Android native service 死锁分析方法

Creative Commons
本作品采用知识共享署名

本文简要说明如何分析Android Native Service 死锁的方法,并说明bionic和glibc在mutex上的实现差异。

当Android Native Service中用mutex保护资源出现竞争,导致死锁时,我们可以用gdb attach Native service,通过观察Mute状态找出deadlock chain.

操作方法

1. 找到Native service pid

假设Native service的process名为test执行

1
ps -A | grep test

将会看到pid为359

root 359 1 226924 9496 binder_thread_read 0 S

2. 用gdb attach到test进程

1
gdb -p 359

3. 对所有的thread执行bt

attach后,process会被暂停,通过下面命令会列出test进程中所有线程的调用栈

1
(gdb) thread apply all bt

观察每个调用栈,看是否有线程在等待mutex,例如可以找到

1
2
3
4
5
6
7
8
9
10
11
12
#0  0xe9f0d22c in syscall () from /apex/com.android.runtime/lib/bionic/libc.so
(gdb) bt
#0 0xe9f0d22c in syscall () from /apex/com.android.runtime/lib/bionic/libc.so
#1 0xe9f12392 in __futex_wait_ex(void volatile*, bool, int, bool, timespec const*) () from /apex/com.android.runtime/lib/bionic/libc.so
#2 0xe9f5ad12 in NonPI::MutexLockWithTimeout(pthread_mutex_internal_t*, bool, timespec const*) () from /apex/com.android.runtime/lib/bionic/libc.so
....
#11 0xe751e404 in TaskWrapFunc (arg=0xe82a0018 <g_stTask+56>)
#12 0xe9f5a12c in __pthread_start(void*) ()
from /apex/com.android.runtime/lib/bionic/libc.so
#13 0xe9f12fee in __start_thread ()
from /apex/com.android.runtime/lib/bionic/libc.so
(gdb)

现在我们知道线程TaskWrapFunc拿不到mutex被锁住,下一步我们看如何知道是哪个线程拿走了mutex

4. 导入带符号的libc

因为板子上Android的libc并没有携带符号,所以我们无法查看frame中各个参数和变量的信息
将编译目录的out\target\product\xxx\symbols\apex\com.android.runtime\ 拷贝到Android板子的/data分区下。保持目录结构/data/symbols/apex/com.android.runtime/,在gdb中导入有符号的libc

1
2
(gdb) set solib-absolute-prefix /data/symbols
(gdb) set solib-search-path /data/symbols

5. 查看mutex owner

再做bt时,可以看到所有frame的信息

1
2
3
4
5
6
7
8
9
10
11
12
13
14
15
16
17
18
19
20
21
22
23
24
(gdb) bt
#0 syscall () at bionic/libc/arch-arm/bionic/syscall.S:44
#1 0xe9f12392 in __futex (ftx=0xe98989f0, op=137, value=301301762,
timeout=0x0, bitset=-1) at bionic/libc/private/bionic_futex.h:45
#2 FutexWithTimeout (ftx=<optimized out>, op=137, value=<optimized out>,
use_realtime_clock=<optimized out>, abs_timeout=<optimized out>,
bitset=-1) at bionic/libc/bionic/bionic_futex.cpp:58
#3 __futex_wait_ex (ftx=0xe98989f0, shared=<optimized out>, value=301301762,
use_realtime_clock=<optimized out>, abs_timeout=0x0)

= 提取数据 =
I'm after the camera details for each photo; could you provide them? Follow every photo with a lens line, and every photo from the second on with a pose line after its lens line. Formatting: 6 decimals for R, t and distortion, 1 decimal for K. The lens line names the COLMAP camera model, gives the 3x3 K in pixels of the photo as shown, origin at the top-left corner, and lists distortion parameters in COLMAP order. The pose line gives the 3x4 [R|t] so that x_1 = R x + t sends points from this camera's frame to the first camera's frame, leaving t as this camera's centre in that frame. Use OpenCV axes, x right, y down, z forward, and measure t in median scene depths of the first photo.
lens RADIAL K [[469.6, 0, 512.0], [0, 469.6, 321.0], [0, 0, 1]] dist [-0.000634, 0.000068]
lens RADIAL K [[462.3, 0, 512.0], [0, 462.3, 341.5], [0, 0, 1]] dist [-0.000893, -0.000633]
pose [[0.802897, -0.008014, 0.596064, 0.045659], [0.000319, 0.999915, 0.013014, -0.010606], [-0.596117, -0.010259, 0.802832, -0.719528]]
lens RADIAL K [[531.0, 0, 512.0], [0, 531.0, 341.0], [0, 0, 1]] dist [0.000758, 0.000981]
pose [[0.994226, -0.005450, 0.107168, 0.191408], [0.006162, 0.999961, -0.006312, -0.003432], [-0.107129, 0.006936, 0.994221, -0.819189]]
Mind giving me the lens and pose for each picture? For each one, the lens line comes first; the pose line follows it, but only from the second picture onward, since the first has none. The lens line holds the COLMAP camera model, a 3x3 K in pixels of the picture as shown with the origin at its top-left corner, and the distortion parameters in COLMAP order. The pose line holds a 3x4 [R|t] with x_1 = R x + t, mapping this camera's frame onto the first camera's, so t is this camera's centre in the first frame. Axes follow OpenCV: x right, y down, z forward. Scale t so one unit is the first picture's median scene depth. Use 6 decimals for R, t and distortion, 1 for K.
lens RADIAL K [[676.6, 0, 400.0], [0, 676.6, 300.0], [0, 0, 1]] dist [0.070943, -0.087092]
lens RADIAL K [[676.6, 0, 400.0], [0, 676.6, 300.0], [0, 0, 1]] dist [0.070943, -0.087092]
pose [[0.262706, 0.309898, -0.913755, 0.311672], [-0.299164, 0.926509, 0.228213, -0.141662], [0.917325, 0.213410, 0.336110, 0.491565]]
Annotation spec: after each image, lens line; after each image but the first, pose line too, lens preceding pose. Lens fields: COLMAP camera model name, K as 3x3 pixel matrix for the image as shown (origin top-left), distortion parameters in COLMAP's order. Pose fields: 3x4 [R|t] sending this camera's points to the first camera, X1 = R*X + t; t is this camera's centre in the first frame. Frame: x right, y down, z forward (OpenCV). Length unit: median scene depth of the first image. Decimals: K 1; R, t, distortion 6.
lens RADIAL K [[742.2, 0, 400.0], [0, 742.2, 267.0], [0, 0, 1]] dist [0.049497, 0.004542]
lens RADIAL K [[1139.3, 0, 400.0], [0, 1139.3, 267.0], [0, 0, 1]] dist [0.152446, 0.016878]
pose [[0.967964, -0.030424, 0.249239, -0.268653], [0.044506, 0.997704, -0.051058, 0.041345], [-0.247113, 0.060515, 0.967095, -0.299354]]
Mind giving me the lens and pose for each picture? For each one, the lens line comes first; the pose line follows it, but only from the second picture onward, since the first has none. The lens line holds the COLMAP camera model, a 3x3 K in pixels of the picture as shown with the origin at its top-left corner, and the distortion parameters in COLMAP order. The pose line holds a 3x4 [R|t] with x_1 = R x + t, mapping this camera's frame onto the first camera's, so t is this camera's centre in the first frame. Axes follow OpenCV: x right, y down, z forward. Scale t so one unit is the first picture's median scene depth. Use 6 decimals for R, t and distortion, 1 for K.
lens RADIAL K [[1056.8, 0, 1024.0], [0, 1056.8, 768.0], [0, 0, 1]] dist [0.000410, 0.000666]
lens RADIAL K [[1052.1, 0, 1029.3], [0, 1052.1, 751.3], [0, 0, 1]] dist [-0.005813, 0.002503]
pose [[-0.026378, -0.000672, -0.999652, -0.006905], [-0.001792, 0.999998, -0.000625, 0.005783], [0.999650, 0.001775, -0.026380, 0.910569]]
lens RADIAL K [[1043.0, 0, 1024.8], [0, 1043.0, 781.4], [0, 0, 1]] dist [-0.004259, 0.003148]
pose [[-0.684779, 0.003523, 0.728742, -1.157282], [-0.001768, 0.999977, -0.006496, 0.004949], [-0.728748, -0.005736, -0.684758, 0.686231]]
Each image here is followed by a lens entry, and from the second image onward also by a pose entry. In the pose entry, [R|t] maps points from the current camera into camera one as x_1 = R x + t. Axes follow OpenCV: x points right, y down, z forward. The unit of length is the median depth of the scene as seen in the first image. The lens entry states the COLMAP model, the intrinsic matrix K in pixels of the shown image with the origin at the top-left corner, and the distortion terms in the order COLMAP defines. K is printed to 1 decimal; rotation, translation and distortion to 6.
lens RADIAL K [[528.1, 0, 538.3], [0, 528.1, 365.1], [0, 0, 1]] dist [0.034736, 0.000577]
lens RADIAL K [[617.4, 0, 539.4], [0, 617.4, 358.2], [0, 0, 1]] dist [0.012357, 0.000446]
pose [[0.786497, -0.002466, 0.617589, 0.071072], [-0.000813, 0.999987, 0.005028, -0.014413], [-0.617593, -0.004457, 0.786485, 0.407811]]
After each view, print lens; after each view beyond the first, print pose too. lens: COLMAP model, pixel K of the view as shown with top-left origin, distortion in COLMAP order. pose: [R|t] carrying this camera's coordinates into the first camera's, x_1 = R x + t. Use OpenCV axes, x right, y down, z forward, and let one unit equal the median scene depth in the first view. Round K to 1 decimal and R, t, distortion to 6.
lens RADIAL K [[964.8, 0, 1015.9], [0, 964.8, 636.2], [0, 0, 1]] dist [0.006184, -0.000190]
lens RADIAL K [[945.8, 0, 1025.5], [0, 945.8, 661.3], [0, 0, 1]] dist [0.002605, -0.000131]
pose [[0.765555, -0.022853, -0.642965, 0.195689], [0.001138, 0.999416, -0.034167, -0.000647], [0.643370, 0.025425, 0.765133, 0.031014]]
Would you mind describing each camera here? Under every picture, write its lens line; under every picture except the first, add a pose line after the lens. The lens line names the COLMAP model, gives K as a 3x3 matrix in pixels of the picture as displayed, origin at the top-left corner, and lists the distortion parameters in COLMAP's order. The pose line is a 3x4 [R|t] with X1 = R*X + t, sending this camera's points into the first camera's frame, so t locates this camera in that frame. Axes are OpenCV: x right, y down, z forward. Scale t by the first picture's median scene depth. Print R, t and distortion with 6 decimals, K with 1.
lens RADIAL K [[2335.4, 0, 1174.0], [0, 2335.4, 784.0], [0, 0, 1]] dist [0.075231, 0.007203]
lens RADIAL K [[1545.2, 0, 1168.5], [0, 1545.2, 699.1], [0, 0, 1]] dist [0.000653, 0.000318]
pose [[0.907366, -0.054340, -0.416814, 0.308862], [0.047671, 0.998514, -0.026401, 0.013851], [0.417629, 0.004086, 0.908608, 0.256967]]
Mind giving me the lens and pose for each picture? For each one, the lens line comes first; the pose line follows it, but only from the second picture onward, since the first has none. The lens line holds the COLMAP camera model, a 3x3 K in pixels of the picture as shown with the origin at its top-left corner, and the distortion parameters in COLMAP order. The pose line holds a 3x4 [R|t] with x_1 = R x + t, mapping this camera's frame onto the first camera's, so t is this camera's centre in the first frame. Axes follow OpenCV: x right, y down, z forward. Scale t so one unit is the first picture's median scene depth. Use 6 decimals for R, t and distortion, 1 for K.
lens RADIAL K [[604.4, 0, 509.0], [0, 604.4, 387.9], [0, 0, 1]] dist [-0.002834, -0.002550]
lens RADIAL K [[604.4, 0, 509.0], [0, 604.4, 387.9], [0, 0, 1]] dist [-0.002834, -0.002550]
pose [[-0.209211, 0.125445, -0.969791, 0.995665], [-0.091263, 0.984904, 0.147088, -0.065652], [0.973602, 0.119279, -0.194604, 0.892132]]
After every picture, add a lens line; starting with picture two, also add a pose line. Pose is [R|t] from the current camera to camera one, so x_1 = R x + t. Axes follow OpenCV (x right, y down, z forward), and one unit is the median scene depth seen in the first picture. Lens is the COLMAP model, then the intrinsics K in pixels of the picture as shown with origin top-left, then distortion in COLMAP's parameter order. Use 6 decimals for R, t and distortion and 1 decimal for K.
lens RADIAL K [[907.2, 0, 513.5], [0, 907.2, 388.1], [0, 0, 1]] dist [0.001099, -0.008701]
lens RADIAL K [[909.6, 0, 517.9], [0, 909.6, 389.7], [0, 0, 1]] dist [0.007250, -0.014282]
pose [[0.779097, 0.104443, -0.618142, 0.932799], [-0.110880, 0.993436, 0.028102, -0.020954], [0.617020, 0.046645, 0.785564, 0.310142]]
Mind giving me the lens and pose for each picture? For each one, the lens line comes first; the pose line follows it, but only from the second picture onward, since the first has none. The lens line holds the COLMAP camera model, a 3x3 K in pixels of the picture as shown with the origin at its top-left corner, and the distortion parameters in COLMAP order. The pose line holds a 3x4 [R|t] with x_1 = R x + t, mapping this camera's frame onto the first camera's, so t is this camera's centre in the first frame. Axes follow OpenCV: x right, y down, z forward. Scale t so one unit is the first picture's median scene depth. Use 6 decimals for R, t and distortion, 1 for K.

= 任务要求 =
按照原文的说法,第4步为什么要在gdb中导入带符号的libc?请用一到三句话说明。

= 任务答案 =
因为板子上Android的libc没有携带符号,无法查看各个frame中参数和变量的信息。导入带符号的libc后,再做bt就能看到所有frame的信息。